15. The system of claim 10, wherein:

the first segment is rendered within the interactive timeline user interface in a first color; and

the second segment is rendered within the interactive timeline user interface in a second color.

16. The system of claim 10, wherein the numerical representation of the individual content capture is a vector embedding of onscreen content and system metadata.

17. The system of claim 10, wherein the operations further comprise:

assigning a first semantic profile to the first segment based on a semantic content of the first segment;

assigning a second semantic profile to the second segment based on a semantic content of the second segment;

detecting a third segment having the first semantic profile; and

rendering a suggestion interface element in association with the interactive timeline interface, the suggestion interface element surfacing a semantic relationship between the first segment and the third segment based on the first semantic profile.

18. A computer-readable storage medium having encoded thereon, computer-readable instructions that when executed by a system cause the system to perform operations comprising:

receiving the sequence of content captures from a content capture generation component;

for an individual content capture of the sequence of content captures:

generating a numerical representation of a semantic content depicted in the individual content capture;

comparing the numerical representation of the individual content capture against a preceding numerical representation of a preceding content capture;

calculating a difference metric for the numerical representation of the individual content capture based on the comparison against the preceding numerical representation, wherein the difference metric quantifies a level of change between the individual content capture and the preceding content capture;

determining that the difference metric for the individual content capture satisfies the threshold difference metric indicating a substantive change in the desktop environment based on a comparison between the difference metric and a threshold difference metric; and

in response to determining that the difference metric for the individual content capture satisfies the threshold difference metric, partitioning the sequence of content captures at the individual content capture into at least a first segment and a second segment; and

rendering the first segment and the second segment within an interactive timeline user interface.

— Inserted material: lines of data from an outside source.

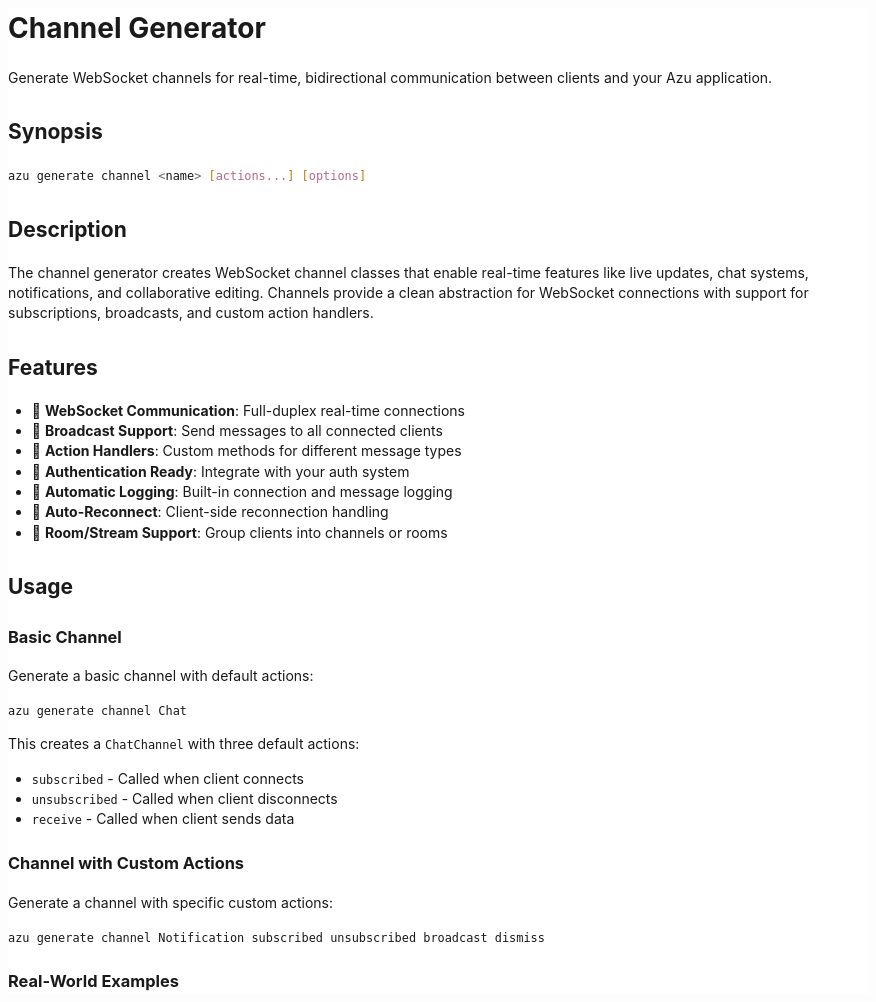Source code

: # Channel Generator

Generate WebSocket channels for real-time, bidirectional communication between clients and your Azu application.

## Synopsis

```bash
azu generate channel <name> [actions...] [options]
```

## Description

The channel generator creates WebSocket channel classes that enable real-time features like live updates, chat systems, notifications, and collaborative editing. Channels provide a clean abstraction for WebSocket connections with support for subscriptions, broadcasts, and custom action handlers.

## Features

- 🔌 **WebSocket Communication**: Full-duplex real-time connections
- 📡 **Broadcast Support**: Send messages to all connected clients
- 🎯 **Action Handlers**: Custom methods for different message types
- 🔐 **Authentication Ready**: Integrate with your auth system
- 📝 **Automatic Logging**: Built-in connection and message logging
- 🔄 **Auto-Reconnect**: Client-side reconnection handling
- 💬 **Room/Stream Support**: Group clients into channels or rooms

## Usage

### Basic Channel

Generate a basic channel with default actions:

```bash
azu generate channel Chat
```

This creates a `ChatChannel` with three default actions:

- `subscribed` - Called when client connects
- `unsubscribed` - Called when client disconnects
- `receive` - Called when client sends data

### Channel with Custom Actions

Generate a channel with specific custom actions:

```bash
azu generate channel Notification subscribed unsubscribed broadcast dismiss
```

### Real-World Examples
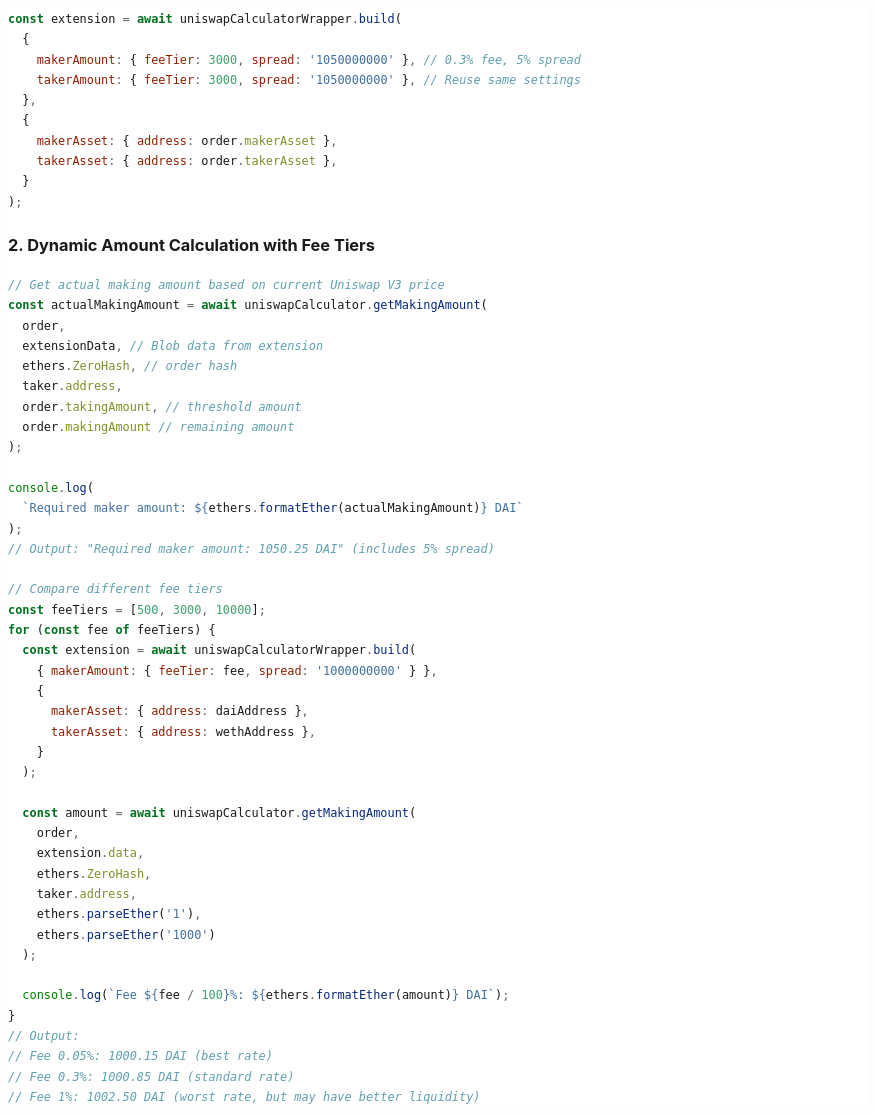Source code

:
```javascript
const extension = await uniswapCalculatorWrapper.build(
  {
    makerAmount: { feeTier: 3000, spread: '1050000000' }, // 0.3% fee, 5% spread
    takerAmount: { feeTier: 3000, spread: '1050000000' }, // Reuse same settings
  },
  {
    makerAsset: { address: order.makerAsset },
    takerAsset: { address: order.takerAsset },
  }
);
```

### 2. Dynamic Amount Calculation with Fee Tiers

```javascript
// Get actual making amount based on current Uniswap V3 price
const actualMakingAmount = await uniswapCalculator.getMakingAmount(
  order,
  extensionData, // Blob data from extension
  ethers.ZeroHash, // order hash
  taker.address,
  order.takingAmount, // threshold amount
  order.makingAmount // remaining amount
);

console.log(
  `Required maker amount: ${ethers.formatEther(actualMakingAmount)} DAI`
);
// Output: "Required maker amount: 1050.25 DAI" (includes 5% spread)

// Compare different fee tiers
const feeTiers = [500, 3000, 10000];
for (const fee of feeTiers) {
  const extension = await uniswapCalculatorWrapper.build(
    { makerAmount: { feeTier: fee, spread: '1000000000' } },
    {
      makerAsset: { address: daiAddress },
      takerAsset: { address: wethAddress },
    }
  );

  const amount = await uniswapCalculator.getMakingAmount(
    order,
    extension.data,
    ethers.ZeroHash,
    taker.address,
    ethers.parseEther('1'),
    ethers.parseEther('1000')
  );

  console.log(`Fee ${fee / 100}%: ${ethers.formatEther(amount)} DAI`);
}
// Output:
// Fee 0.05%: 1000.15 DAI (best rate)
// Fee 0.3%: 1000.85 DAI (standard rate)
// Fee 1%: 1002.50 DAI (worst rate, but may have better liquidity)
```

19. The computer-readable storage medium of claim 18, wherein:

the first segment is associated with a first grouping of content captures; and

the second segment is associated with a second grouping of content captures.

20. The computer-readable storage medium of claim 19, wherein the sequence of content captures is a first sequence of content captures, the operations further comprising:

determining that a third segment within a second sequence of content captures is substantially similar to the first segment based on a numerical representation of content captures within the third segment; and

in response to determining that the third segment is substantially similar to the first segment, associating the third segment with the first grouping of content captures.